Батлер понял, что преимущество на стороне Каупервуда. Ничего не поделаешь — придется идти наверх! Иначе ему, конечно, не получить нужных сведений.
— Ладно уж, — буркнул он.
Каупервуд любезно пропустил его вперед и, войдя за ним в кабинет, закрыл дверь.
— Нам надо обсудить это дело и прийти к соглашению, — повторил он. — Я вовсе не такой плохой человек, как вы полагаете, хотя знаю, что у вас есть основания плохо думать обо мне.
Батлер не сводил с него негодующего взгляда.

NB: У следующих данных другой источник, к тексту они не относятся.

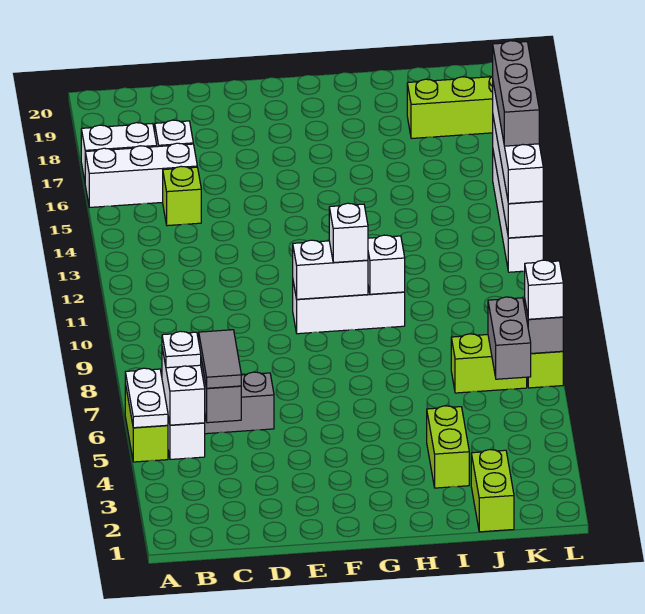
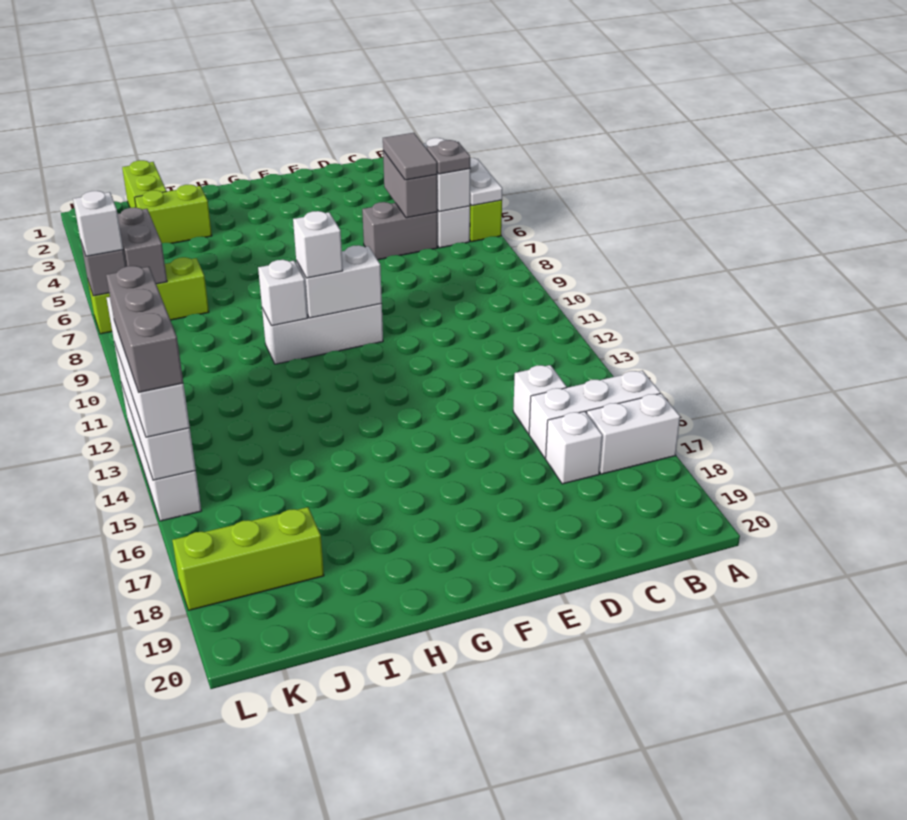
white 1x1 plate [162,331,201,368] -> grey 1x1 plate [427,140,470,174]
lime 1x1 brick [163,166,201,226] -> white 1x1 brick [513,365,567,434]
lime 1x2 brick [427,406,469,488] -> lime 1x2 brick turned to [134,185,212,243]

— Я люблю вашу дочь, и она меня любит. Вам непонятно, как я смею говорить подобные слова, будучи женатым человеком, но уверяю вас — это правда. Я несчастлив в браке. Я намеревался договориться с женой, получить от нее развод и жениться на Эйлин. Все карты спутала эта паника. У меня честные намерения. Винить следует не меня, а обстоятельства, так неудачно сложившиеся месяца два назад. Я вел себя не особенно скромно, но ведь я человек! Ваша дочь не жалуется на это, она все понимает.
При упоминании о дочери Батлер залился краской стыда и гнева, но тотчас же овладел собой.
— И вы полагаете, что, если она не жалуется, значит, все в порядке? — саркастически осведомился он.
— С моей точки зрения — да, с вашей — нет. У вас, мистер Батлер, свой взгляд на вещи, у меня — свой.
— Еще бы! — воскликнул Батлер. — Здесь вы совершенно правы!
— Это отнюдь не доказывает, однако, — продолжал Каупервуд, — моей или вашей правоты. По-моему, цель в данном случае оправдывает средства. А моя цель — жениться на Эйлин. И я это сделаю, если только мне удастся выкарабкаться из финансовых затруднений. Конечно, и я и Эйлин предпочли бы вступить в брак с вашего согласия, но если это невозможно, то на нет и суда нет.